Disclaimer: Naruto y sus personajes son de Masashi Kishimoto.
Jiraiya amaría a Tsuande siempre, aunque la muerte les separase.
Verla así te mata, te destroza el corazón. Hace que quieras ir al otro mundo para traerlo de vuelta a puñetazos para evitar que ella esté así. Incluso Orochimaru, en el fondo de su seco corazón también quiere hacerlo.
Quieres tocarla, abrazarla, estrecharla entre tus brazos para que deje de llorar de esa manera. Intentar que de algún modo vuelva a sonreír de esa forma burlona que te encanta. Pero hay algo que te impide que lo hagas.
Su dolor.
El dolor de alguien que ha pasado demasiado durante los últimos años, que tú no puedes llegar a comprender del todo. Sabes que ella quiere correr, escapar de todo eso que hace que su corazón se desmorone.
Pero ella está ahí de pie, abrazando y consolando a una niña de pelo corto negro que solloza sin parar. Ahora ella debe cuidarla, es lo único que la queda…Ellas tendrán que seguir adelante juntas, porque no sabes si te aceptará para que cuides de ambas.
Tras el entierro de Dan, las acompañas a casa y te quedas con ella tomando té en silencio. No quieres forzarla a nada, ni siquiera a hablar si ella no quiere.
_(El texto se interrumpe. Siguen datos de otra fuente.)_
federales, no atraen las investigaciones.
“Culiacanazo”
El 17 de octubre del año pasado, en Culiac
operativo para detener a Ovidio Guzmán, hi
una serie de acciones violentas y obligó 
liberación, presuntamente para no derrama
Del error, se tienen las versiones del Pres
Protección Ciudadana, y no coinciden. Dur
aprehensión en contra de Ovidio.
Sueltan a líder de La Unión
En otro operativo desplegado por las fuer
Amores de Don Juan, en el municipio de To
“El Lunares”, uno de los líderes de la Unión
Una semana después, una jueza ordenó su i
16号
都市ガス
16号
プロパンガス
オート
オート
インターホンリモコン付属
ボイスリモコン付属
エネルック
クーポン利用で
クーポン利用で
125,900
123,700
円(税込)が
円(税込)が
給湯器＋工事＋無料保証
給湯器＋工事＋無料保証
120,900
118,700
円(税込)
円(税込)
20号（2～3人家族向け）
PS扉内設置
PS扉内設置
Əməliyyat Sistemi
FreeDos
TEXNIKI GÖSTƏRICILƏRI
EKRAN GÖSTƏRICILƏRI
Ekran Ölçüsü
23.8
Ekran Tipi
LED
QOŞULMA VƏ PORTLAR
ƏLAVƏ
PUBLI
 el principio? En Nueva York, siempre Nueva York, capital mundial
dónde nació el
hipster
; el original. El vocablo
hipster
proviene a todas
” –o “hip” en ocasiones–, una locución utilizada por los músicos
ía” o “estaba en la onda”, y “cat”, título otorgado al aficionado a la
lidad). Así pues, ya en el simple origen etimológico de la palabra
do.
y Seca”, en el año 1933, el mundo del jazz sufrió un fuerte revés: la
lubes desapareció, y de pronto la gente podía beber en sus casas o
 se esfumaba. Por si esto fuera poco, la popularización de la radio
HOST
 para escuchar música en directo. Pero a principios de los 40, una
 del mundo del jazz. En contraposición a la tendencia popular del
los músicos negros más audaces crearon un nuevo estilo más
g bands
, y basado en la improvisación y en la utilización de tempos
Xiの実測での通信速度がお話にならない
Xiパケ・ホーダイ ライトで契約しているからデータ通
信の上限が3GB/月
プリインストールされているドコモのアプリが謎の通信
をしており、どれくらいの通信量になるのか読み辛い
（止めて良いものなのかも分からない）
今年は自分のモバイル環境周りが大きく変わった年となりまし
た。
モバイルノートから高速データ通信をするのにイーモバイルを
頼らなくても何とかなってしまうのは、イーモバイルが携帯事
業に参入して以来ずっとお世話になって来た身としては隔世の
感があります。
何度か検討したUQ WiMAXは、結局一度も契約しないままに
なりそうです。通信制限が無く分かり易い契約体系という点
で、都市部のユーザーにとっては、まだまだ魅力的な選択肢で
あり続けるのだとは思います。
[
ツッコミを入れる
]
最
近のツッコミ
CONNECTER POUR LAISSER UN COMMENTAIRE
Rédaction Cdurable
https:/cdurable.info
En algún momento, escuchas como una ventana se abre y cómo el chakra de Shizune desaparece de la casa. Tsunade no puede hacer nada, está como tú. No quiere obligarla a nada, lo mejor será que suelte todo lo que no ha soltado.
-Tsunade-hime…-Susurras cuando ves cómo las lágrimas acuden de nuevo a sus ojos.
-¿Qué voy a hacer ahora, Jiraiya?-Murmura ocultando el rostro entre sus manos-¿Qué voy a hacer?
Te desplazas junto a ella y pasas un brazo por su cintura, apoyando tu cabeza en su hombro.
-Seguir adelante, seguir mirando al frente sin temor-Vuelves a susurrar, esta vez en su oído-Seguir siendo tú.
-No puedo…-Gime recostándose contra ti-No tengo fuerzas…
-Si no las tienes, yo estaré junto a ti-La abrazas de forma suave, por si ella rechaza el contacto-Incluso aunque no puedas oírme…Estaré a tu lado, Tsunade-hime.
Los ojos miel de Tsunade se clavan en los tuyos y corresponde el abrazo. Sabes que puede ver amor en ellos, amor simple e incondicional, amor de quién ha amado a alguien durante toda su vida…y a nadie más.
Entonces, sientes su aliento en la base de tu cuello, y sus palabras hacen que tu corazón se encoja.
-¿Me sigues queriendo después de todo lo que te he hecho pasar?-La estrechas entre tus brazos-¿Me seguirás queriendo incluso aunque no sea joven ni guapa?
Haces que suba su mirada para volver a mirarla directamente y le acaricias el rostro.
-Te amaré siempre, Tsunade-hime-La ves cerrar los ojos y ríes un poco por lo de la juventud y la belleza-Te amaré aunque ya no lo seas, te amaré incluso estando muerto.
Tocas su nariz con la tuya en un acto dulce que te sale del corazón y posas los labios en los suyos, cómo si así sellaras un pacto.
Un pacto que perduraría hasta décadas más tarde, cuando la única que quedaba ya era Tsunade.